I've done a similar calculation for a "star" made of water. Minimum size of a "water star"
The essence of the calculation is that deuterium ignites, only if the central temperature reaches the ignition temperature before the core becomes degenerate. The central temperature can be determined from the virial theorem and the perfect gas law and depends on the mean particle mass $\mu$ and $M/R$.
The radius at which a mass $M$ becomes electron-degenerate depends on $\mu$ and the mean mass per electron $\mu_e$.
The minimum mass is found by setting $R$ to be the radius at which degeneracy sets in and assuming the central temperature at that point equals the deuterium ignition temperature, which we can assume is the central temperature of a "star" of normal composition that ignites deuterium at about 13 Jupiter masses (the result given by detailed models).
A normal composition has something like $\mu = 16/27$ atomic mass units and $\mu_e=8/7$ atomic mass units (for an ionised hydrogen/helium mixture).
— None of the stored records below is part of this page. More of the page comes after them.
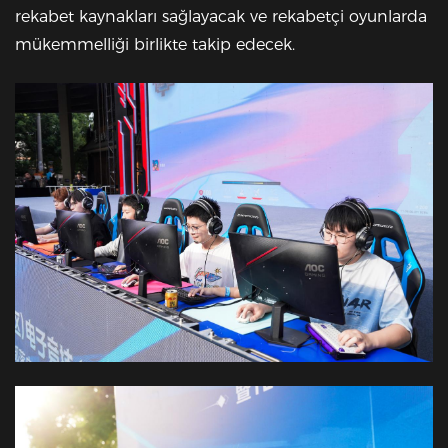
rekabet kaynakları sağlayacak ve rekabetçi oyunlarda
mükemmelliği birlikte takip edecek.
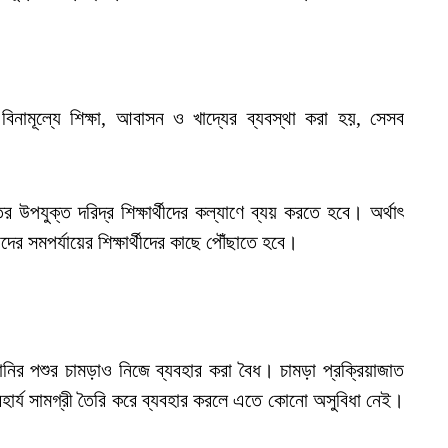
 বিনামূল্যে শিক্ষা, আবাসন ও খাদ্যের ব্যবস্থা করা হয়, সেসব
 উপযুক্ত দরিদ্র শিক্ষার্থীদের কল্যাণে ব্যয় করতে হবে। অর্থাৎ
দের সমপর্যায়ের শিক্ষার্থীদের কাছে পৌঁছাতে হবে।
ানির পশুর চামড়াও নিজে ব্যবহার করা বৈধ। চামড়া প্রক্রিয়াজাত
বহার্য সামগ্রী তৈরি করে ব্যবহার করলে এতে কোনো অসুবিধা নেই।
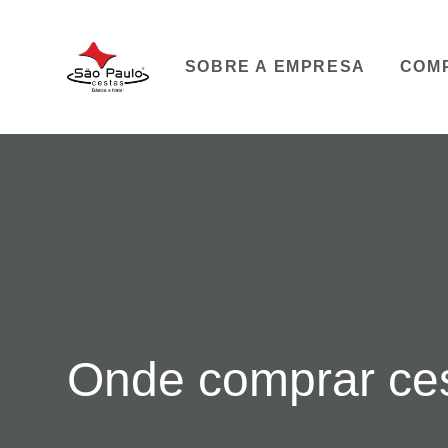
SOBRE A EMPRESA
COM
Onde comprar cest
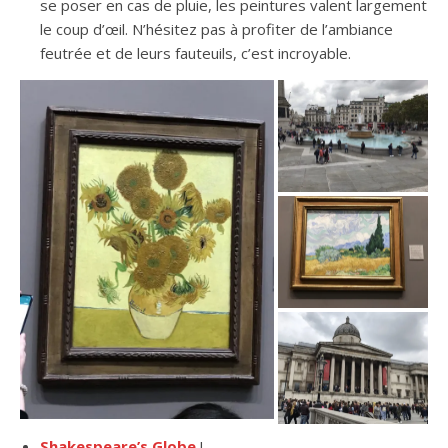
se poser en cas de pluie, les peintures valent largement
le coup d’œil. N’hésitez pas à profiter de l’ambiance
feutrée et de leurs fauteuils, c’est incroyable.
Shakespeare’s Globe
!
Ionised deuterium has $\mu = 2/3$ and $\mu_e =2$.
The minimum mass turns out to be $\propto \mu^{-3/2}\mu_e^{-1/2}$. So scaling 13 Jupiter masses for the differing compositions we get a new minimum mass of 14.4 Jupiter masses.
This is a factor of a few lower than the hydrogen (protium) ignition threshold, principally because the ignition temperature for deuterium is also a few times lower than that for hydrogen.